====== Metin Parçası ======
22 Nisan 2014 Salı

Yoksula yedirmediğin sürece cennetin kapılarından giremezsin…


Yoksula yedirmediğin sürece cennetin kapılarından giremezsin…
Dünyada bu kadar yoksulu görmezden gelip mallarına mal katma derdinde olanlar var...

Kuran’da yoksul olanların, muhtaç olanların, fakirlerin korunup kollanması ile ilgili yüzlerce ayet var. İnsanların çoğu bu ayetleri görmezden gelip kendi nefisleri için yaşamaya devam ediyor. Çevresinde onca yoksul varken onları yedirmeye, giydirmeye, onların bakımını sağlamaya hiçbir şekilde talip olmuyorlar. Hayatları yalnızca kendi istekleri üzerine kurulu olduğundan kirlenmiş bir vicdanla hayatlarına devam ediyor, mallarına mal katıp bundan büyük mutluluk duyuyorlar. Oysa Kuran mutlaka insanların mallarında yoksulların hakları olduğunu söylüyor:
“Yoksula yemek vermeye destekçi olmazdı.”
“Bundan dolayı bugün, kendisine hiçbir sıcak dost yoktur.” (Hakka Suresi, 34 -35)
====== Verilen Veriler ======
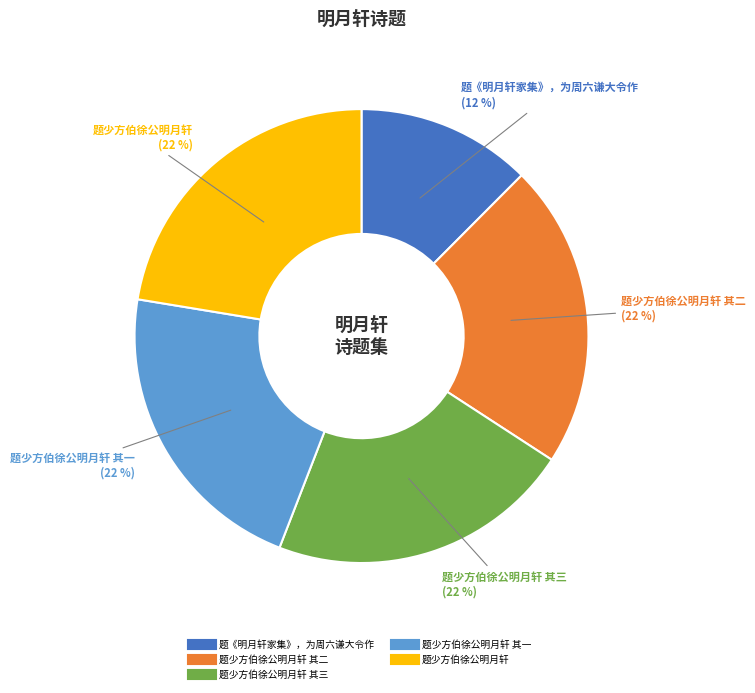

Count the number of slices in the pie.

5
======
**Yapılacaklar**:
A: Yoksullara yardım üzerine yazının sonunda alıntılanan ayetler hangi sureden ve kaçıncı ayetlerdir?
B: Lütfen yoksullara yardım üzerine yazıyı son cümlesinden sonra sürdürün.
Listenin yoksullara yardım üzerine yazıyla hiçbir bağı yoktur.

**Sıralı Yanıtlar**:
A: Hakka Suresi'nin 34 ve 35. ayetleridir.

B:
Bakın bu ayette iman etmeyen insanların yoksula yemek vermeye destekçi olmadıklarından bahsediliyor. Sadece bu ayet bile dünyada yoksulluğu tamamen ortadan kaldırmaya yeterli bir ayettir. Çünkü kimse böyle bir konuma düşmek istemez. Yoksulu yediren insan onu giydirmekle de, onu barındırmakla da mükelleftir. Ayetin anlamı çok geniştir. Söylediğim gibi insanlar yalnızca bu ayeti uygulasalar dünyada tek bir yoksul kalmaz. Burada Allah yoksula yedirmeyi tüm müminlere şart koşuyor.
Şimdi müminlere “yoksula yediriyor musun” diye sorduğumuzda “evet bir parça yediriyorum” diye cevap veriyorlar. Ama ayetin karşılığı, Allah’ın emrettiği elbette bu değil. Allah burada yoksulların tam anlamıyla korunup kollanmasını emrediyor.
Ve onların mallarında belirli bir hak vardır:
Yoksul ve yoksun olan(lar)için. (Mearic Suresi, 24 -25)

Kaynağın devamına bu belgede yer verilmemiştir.